- **Your assignment**
Among the records that follow, count the lines with the string "LATENCY"; report only that count.

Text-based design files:
%%

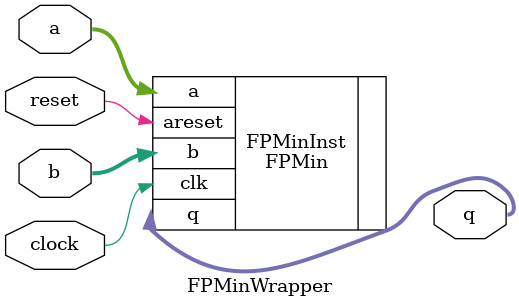
<source format=v>
module FPMinWrapper (
    input  clock,
    input  reset,
    input  wire [31:0] a,
    input  wire [31:0] b,
    output wire [31:0] q
  );

  parameter LATENCY = 1;

  FPMin#(.LATENCY(LATENCY)) FPMinInst (
    .clk(clock)
  , .areset(reset)
  , .a(a)
  , .b(b)
  , .q(q)
  );
endmodule

</source>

%%

- **Final answer**
2